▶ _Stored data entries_
======
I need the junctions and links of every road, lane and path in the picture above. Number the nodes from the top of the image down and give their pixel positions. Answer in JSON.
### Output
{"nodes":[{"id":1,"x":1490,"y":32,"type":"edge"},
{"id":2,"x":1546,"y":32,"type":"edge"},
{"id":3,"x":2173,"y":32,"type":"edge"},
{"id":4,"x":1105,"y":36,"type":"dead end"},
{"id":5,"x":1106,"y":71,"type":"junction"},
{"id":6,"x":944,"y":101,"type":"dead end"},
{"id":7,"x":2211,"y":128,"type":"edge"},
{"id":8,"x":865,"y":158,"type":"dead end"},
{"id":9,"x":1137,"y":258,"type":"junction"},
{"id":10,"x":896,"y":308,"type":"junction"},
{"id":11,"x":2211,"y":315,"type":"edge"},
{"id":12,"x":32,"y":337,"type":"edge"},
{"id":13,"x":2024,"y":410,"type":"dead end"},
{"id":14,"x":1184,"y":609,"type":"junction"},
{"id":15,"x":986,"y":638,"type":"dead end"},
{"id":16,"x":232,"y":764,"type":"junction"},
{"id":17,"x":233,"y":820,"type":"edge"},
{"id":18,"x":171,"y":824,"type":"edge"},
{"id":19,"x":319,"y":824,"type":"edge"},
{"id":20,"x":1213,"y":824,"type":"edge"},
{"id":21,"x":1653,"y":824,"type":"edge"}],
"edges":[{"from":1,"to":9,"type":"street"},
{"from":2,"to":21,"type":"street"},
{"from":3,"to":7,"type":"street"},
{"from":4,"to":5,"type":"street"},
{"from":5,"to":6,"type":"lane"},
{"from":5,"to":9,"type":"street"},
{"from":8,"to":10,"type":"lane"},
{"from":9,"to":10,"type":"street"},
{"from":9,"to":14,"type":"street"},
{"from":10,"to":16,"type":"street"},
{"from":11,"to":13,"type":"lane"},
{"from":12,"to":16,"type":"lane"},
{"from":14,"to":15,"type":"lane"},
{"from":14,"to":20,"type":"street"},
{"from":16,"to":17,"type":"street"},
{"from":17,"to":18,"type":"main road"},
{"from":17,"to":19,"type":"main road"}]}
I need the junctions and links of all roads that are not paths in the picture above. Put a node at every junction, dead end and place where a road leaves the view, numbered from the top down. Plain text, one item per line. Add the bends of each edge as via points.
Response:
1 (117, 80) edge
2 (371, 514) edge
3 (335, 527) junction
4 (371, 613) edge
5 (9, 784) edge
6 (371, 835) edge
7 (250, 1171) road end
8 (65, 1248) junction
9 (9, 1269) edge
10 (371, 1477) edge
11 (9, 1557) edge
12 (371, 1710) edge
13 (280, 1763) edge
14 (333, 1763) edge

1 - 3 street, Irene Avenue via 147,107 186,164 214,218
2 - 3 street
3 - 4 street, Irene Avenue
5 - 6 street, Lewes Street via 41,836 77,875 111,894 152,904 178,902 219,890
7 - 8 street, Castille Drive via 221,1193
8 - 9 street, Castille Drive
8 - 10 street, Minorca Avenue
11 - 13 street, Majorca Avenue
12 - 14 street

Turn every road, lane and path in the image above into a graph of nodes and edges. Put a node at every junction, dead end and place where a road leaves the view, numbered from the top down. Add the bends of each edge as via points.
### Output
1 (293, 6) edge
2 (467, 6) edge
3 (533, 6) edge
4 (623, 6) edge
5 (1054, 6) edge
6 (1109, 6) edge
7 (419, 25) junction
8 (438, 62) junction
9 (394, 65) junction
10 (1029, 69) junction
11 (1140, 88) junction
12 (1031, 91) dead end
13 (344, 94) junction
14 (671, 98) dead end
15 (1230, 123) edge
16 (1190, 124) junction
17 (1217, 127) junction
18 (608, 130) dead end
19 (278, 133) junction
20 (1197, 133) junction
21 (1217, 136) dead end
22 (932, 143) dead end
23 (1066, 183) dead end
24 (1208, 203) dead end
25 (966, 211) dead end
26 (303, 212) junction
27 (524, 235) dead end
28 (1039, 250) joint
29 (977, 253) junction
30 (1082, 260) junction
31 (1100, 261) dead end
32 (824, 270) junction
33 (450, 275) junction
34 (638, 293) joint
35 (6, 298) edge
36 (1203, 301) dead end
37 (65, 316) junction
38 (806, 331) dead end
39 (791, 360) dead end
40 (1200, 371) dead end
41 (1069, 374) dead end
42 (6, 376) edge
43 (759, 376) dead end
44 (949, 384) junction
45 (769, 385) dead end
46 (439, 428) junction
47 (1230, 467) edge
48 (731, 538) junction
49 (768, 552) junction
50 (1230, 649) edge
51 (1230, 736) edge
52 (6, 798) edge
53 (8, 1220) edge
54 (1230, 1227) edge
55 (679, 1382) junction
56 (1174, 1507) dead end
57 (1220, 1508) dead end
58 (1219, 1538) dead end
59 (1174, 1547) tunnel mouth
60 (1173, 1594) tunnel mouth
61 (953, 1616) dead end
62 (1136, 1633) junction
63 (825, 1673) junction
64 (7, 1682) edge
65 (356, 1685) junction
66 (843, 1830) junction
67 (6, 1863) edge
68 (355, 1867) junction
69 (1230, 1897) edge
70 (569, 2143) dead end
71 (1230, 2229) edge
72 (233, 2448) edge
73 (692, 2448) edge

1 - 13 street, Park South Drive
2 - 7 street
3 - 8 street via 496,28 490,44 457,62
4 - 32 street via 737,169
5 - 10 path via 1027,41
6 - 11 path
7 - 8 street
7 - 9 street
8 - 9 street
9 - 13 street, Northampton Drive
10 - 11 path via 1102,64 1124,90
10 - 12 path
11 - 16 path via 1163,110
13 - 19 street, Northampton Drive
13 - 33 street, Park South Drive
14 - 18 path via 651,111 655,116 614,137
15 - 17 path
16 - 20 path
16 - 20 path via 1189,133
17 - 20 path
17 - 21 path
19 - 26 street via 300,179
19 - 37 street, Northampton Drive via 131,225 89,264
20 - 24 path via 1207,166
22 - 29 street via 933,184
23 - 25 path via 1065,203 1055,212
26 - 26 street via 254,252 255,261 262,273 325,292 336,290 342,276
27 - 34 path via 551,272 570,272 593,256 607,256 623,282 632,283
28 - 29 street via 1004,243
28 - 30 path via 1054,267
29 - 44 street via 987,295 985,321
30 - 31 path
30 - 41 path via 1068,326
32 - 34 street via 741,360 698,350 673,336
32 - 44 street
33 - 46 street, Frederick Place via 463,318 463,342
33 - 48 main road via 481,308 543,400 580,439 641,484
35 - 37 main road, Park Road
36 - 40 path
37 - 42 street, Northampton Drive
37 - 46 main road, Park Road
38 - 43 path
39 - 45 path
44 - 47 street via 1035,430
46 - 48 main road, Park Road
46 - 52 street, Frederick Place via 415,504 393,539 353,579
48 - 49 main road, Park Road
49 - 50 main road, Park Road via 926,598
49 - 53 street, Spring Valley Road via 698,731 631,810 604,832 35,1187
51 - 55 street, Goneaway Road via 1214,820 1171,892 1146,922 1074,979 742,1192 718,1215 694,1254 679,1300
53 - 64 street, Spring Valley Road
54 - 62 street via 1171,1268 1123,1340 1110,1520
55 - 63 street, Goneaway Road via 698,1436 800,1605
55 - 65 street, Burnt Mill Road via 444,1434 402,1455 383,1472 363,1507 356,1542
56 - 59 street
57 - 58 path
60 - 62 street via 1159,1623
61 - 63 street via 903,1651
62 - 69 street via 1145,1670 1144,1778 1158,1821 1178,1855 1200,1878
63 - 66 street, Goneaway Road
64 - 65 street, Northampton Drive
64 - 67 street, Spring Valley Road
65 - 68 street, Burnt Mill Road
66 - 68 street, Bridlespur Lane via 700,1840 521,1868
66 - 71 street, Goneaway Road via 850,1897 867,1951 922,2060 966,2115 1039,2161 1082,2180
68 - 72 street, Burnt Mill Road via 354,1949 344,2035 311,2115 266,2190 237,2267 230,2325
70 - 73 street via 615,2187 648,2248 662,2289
======
▶ _Exercise prompt_
Scan the data above and copy every line with "Burnt" in it.

▶ _Solution for this problem_
55 - 65 street, Burnt Mill Road via 444,1434 402,1455 383,1472 363,1507 356,1542
65 - 68 street, Burnt Mill Road
68 - 72 street, Burnt Mill Road via 354,1949 344,2035 311,2115 266,2190 237,2267 230,2325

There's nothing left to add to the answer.